Metropolitan News-Enterprise

 

Wednesday, June 24, 2009

 

Page 1

 

C.A. Upholds Revocation of Lawyer’s Broker License for Code Violations

 

By Kenneth Ofgang, Staff Writer

 

A landlord’s criminal violations of local housing ordinances were sufficiently related to his activities as a real estate licensee to justify the revocation of his broker’s license, the Court of Appeal for this district ruled yesterday.

Div. Eight ruled in the favor of state Real Estate Commissioner Jeff Davi and upheld the revocation of Lance Jay Robbins’ broker’s license.

In an opinion by Orange Superior Court Judge Ronald Bauer, sitting by assignment, the appellate panel agreed with an administrative law judge, the commissioner and a Los Angeles Superior Court judge that there was good cause to revoke the license of Robbins, who is also a Hollywood attorney and has a long history of housing violations.

Accusation Filed

The revocation resulted from a 2003 accusation based on Robbins’ 2001 convictions of unlawful obstruction of buildings, failing to test a fire signal system, and failing to inspect fire extinguishers. Robbins was fined $100, placed on summary probation for 18 months and required to pay investigative costs to the Los Angeles Fire Department.

As aggravating circumstances, the department cited Robbins’ convictions of some 50 violations between 1986 and 1994, and his two reprovals by the State Bar, which were also related to housing violations.

Robbins has been quoted in newspaper accounts as claiming that he is a victim of political harassment in Los Angeles and has turned his attention to the East Coast, where he has been developing historic properties in Connecticut and Rhode Island.

In 2005, the commissioner adopted the ALJ’s findings that the crimes were substantially related to the qualifications, functions or duties of a real estate licensee and that they involved moral turpitude because they threatened the health and safety of the tenants.
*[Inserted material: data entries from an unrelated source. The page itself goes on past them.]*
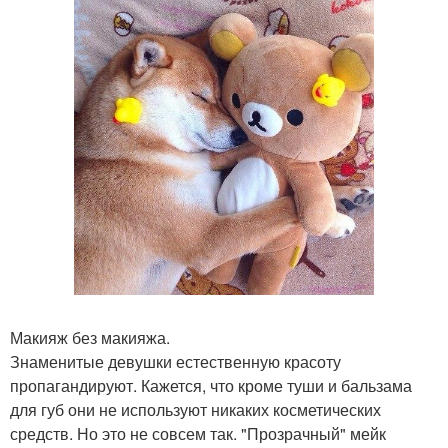
Макияж без макияжа.
Знаменитые девушки естественную красоту
пропагандируют. Кажется, что кроме туши и бальзама
для губ они не используют никаких косметических
средств. Но это не совсем так. "Прозрачный" мейк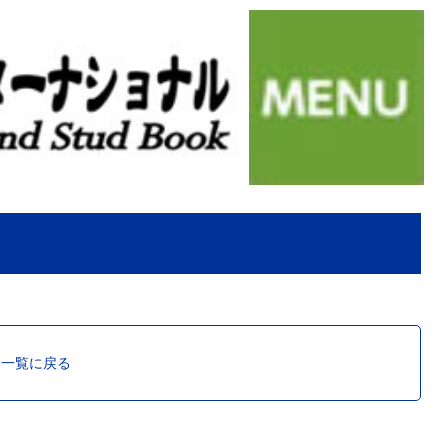
ス一覧に戻る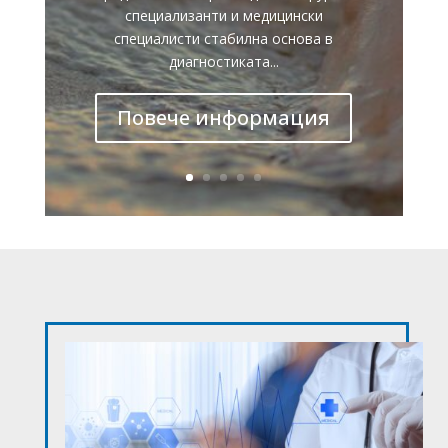
специализанти и медицински
специалисти стабилна основа в
диагностиката...
Повече информация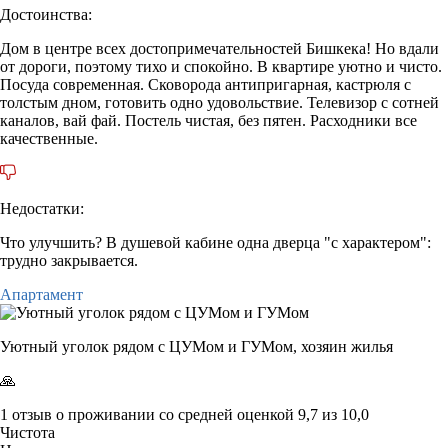
Достоинства:
Дом в центре всех достопримечательностей Бишкека! Но вдали
от дороги, поэтому тихо и спокойно. В квартире уютно и чисто.
Посуда современная. Сковорода антипригарная, кастрюля с
толстым дном, готовить одно удовольствие. Телевизор с сотней
каналов, вай фай. Постель чистая, без пятен. Расходники все
качественные.
Недостатки:
Что улучшить? В душевой кабине одна дверца "с характером":
трудно закрывается.
Апартамент
Уютный уголок рядом c ЦУМом и ГУМом,
хозяин жилья
🙏
1 отзыв
о проживании со средней оценкой
9,7
из
10,0
Чистота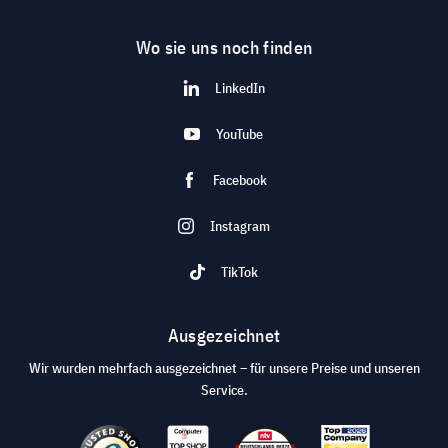
Wo sie uns noch finden
LinkedIn
YouTube
Facebook
Instagram
TikTok
Ausgezeichnet
Wir wurden mehrfach ausgezeichnet – für unsere Preise und unseren
Service.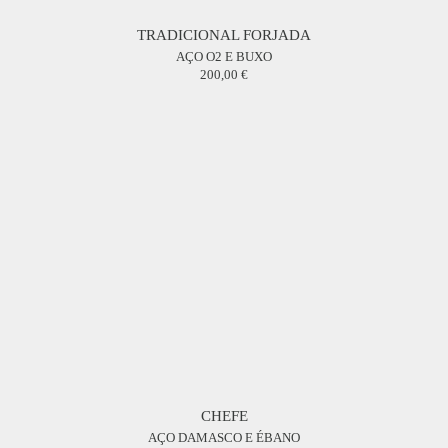
TRADICIONAL FORJADA
AÇO O2 E BUXO
200,00
CHEFE
AÇO DAMASCO E ÉBANO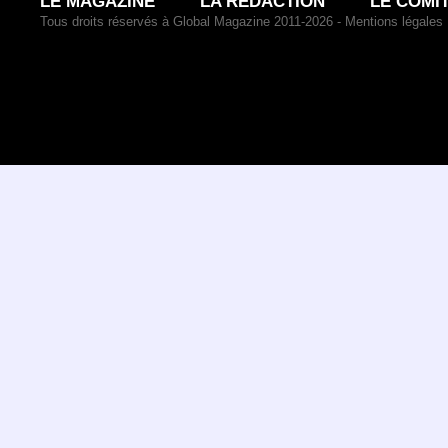
LE MAGAZINE
LA RÉDACTION
LE COMI
Tous droits réservés à Global Magazine 2011-2026 -
Mentions légales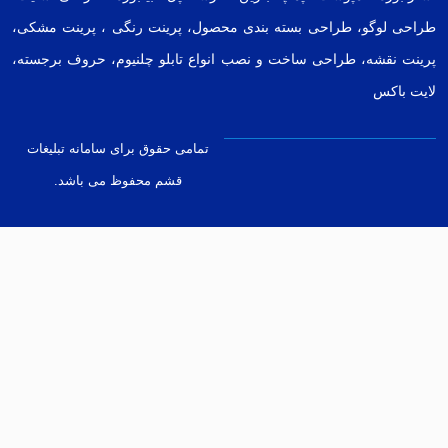
پلاک
1001
شماره
07635247400
تلفن
موبایل
09175444464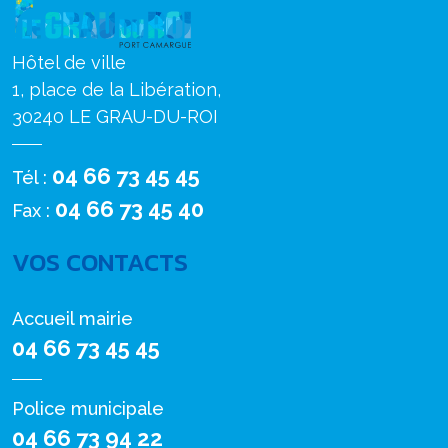
Hôtel de ville
1, place de la Libération,
30240 LE GRAU-DU-ROI
04 66 73 45 45
Tél :
04 66 73 45 40
Fax :
VOS CONTACTS
Accueil mairie
04 66 73 45 45
Police municipale
04 66 73 94 22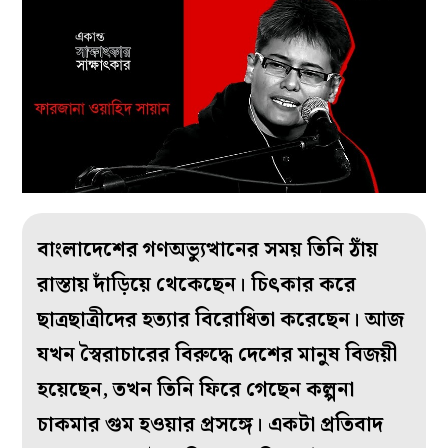
বাংলাদেশের গণঅভ্যুত্থানের সময় তিনি ঠাঁয়
রাস্তায় দাঁড়িয়ে থেকেছেন। চিৎকার করে
ছাত্রছাত্রীদের হত্যার বিরোধিতা করেছেন। আজ
যখন স্বৈরাচারের বিরুদ্ধে দেশের মানুষ বিজয়ী
হয়েছেন, তখন তিনি ফিরে গেছেন কল্পনা
চাকমার গুম হওয়ার প্রসঙ্গে। একটা প্রতিবাদ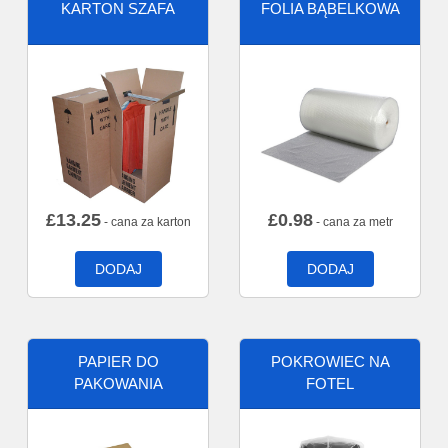
KARTON SZAFA
FOLIA BĄBELKOWA
£
13.25
£
0.98
- cana za karton
- cana za metr
DODAJ
DODAJ
PAPIER DO
POKROWIEC NA
PAKOWANIA
FOTEL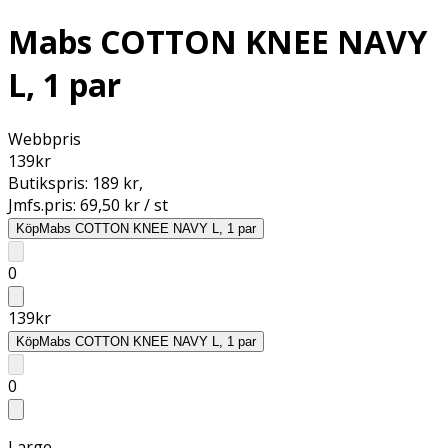
Mabs COTTON KNEE NAVY
L, 1 par
Webbpris
139
kr
Butikspris:
189 kr
,
Jmfs.pris:
69,50 kr / st
Köp
Mabs COTTON KNEE NAVY L, 1 par
0
139
kr
Köp
Mabs COTTON KNEE NAVY L, 1 par
0
Large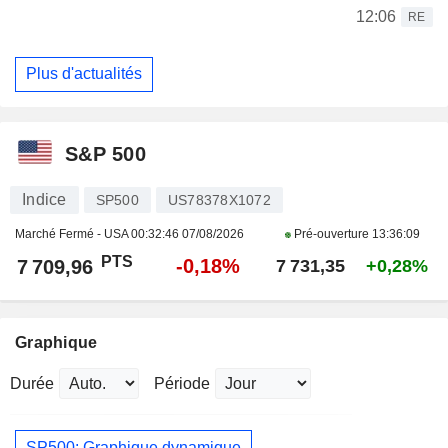
12:06
RE
Plus d'actualités
S&P 500
Indice
SP500
US78378X1072
Marché Fermé - USA
00:32:46 07/08/2026
Pré-ouverture
13:36:09
PTS
-0,18%
7 709,96
7 731,35
+0,28%
Graphique
Durée
Période
SP500: Graphique dynamique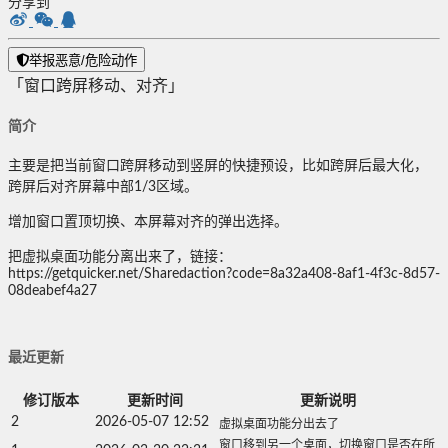
分享到
举报恶意/危险动作
「窗口跨屏移动、对齐」
简介
主要是把当前窗口跨屏移动到竖屏的快捷预设，比如跨屏后最大化，
跨屏后对齐屏幕中部1/3区域。
增加窗口置顶切换、本屏幕对齐的弹出选择。
把虚拟桌面功能分离出来了，链接：
https://getquicker.net/Sharedaction?code=8a32a408-8af1-4f3c-8d57-
08deabef4a27
最近更新
修订版本
更新时间
更新说明
2
2026-05-07 12:52
虚拟桌面功能分出去了
窗口移到另一个桌面，切换窗口是否在所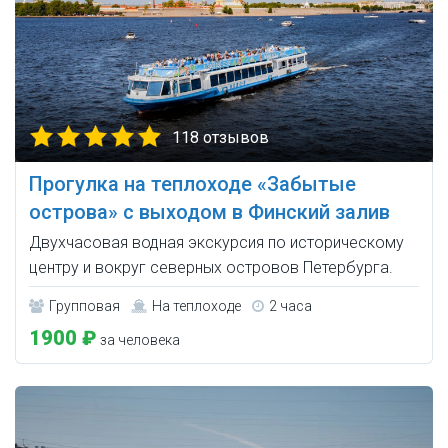
118 отзывов
Прогулка на теплоходе «Забытые
острова» с выходом в Финский залив
Двухчасовая водная экскурсия по историческому
центру и вокруг северных островов Петербурга.
Групповая
На теплоходе
2 часа
1900 ₽
за человека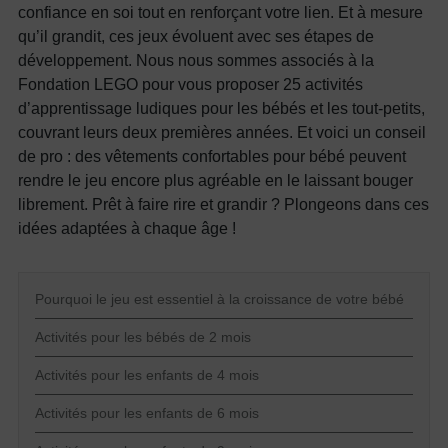
confiance en soi tout en renforçant votre lien. Et à mesure
qu’il grandit, ces jeux évoluent avec ses étapes de
développement. Nous nous sommes associés à la
Fondation LEGO pour vous proposer 25 activités
d’apprentissage ludiques pour les bébés et les tout-petits,
couvrant leurs deux premières années. Et voici un conseil
de pro : des vêtements confortables pour bébé peuvent
rendre le jeu encore plus agréable en le laissant bouger
librement. Prêt à faire rire et grandir ? Plongeons dans ces
idées adaptées à chaque âge !
Pourquoi le jeu est essentiel à la croissance de votre bébé
Activités pour les bébés de 2 mois
Activités pour les enfants de 4 mois
Activités pour les enfants de 6 mois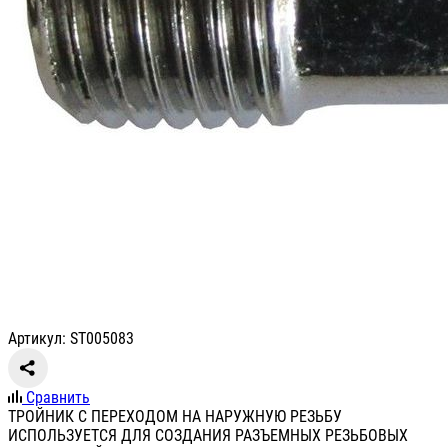
Артикул: ST005083
Сравнить
ТРОЙНИК С ПЕРЕХОДОМ НА НАРУЖНУЮ РЕЗЬБУ
ИСПОЛЬЗУЕТСЯ ДЛЯ СОЗДАНИЯ РАЗЪЕМНЫХ РЕЗЬБОВЫХ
Robbins’ petition for a writ of administrative mandate was denied by Superior Court Judge Dzintra Janavs, who has since retired.

Legislative Changes

Bauer, writing for the Court of Appeal, noted that legislative changes have eliminated the former requirement that a misdemeanor involve moral turpitude in order to form the basis for discipline of a real estate licensee, so the department was only required to prove that there was a substantial relationship between the convictions and the qualifications of a licensee.

The jurist cited Robbins’ declaration that he bought, upgraded, managed and sold apartment buildings because it was a very profitable business, and that he “represents owners of over twenty properties with over 1,000 apartment units and the owners continue to upgrade buildings and achieve significant operating income increases.”

DRE regulations, Bauer noted, state that one of the criteria for determining whether a crime is sufficiently related to the activities of a licensee is whether it involves “the intent of conferring a financial or economic benefit upon the perpetrator or with the intent or threat of doing substantial injury to the person or property of another.”

The jurist rejected Robbins’ contention that he should retain his license because he always performed his “professional duties to his clients in an honest and faithful manner.”

Nothing in the law “supports the proposition that crimes must involve a failure of ‘honesty or truthfulness’ in order to be substantially related to the fitness of a real estate licensee,” Bauer wrote. “Moreover, while a licensee’s integrity may not be implicated by three convictions for code violations, when those convictions are placed in the context of an extensive history of similar violations, one may well question the claim that the licensee’s integrity is not implicated.”

The case is Robbins v. Davi, B199013.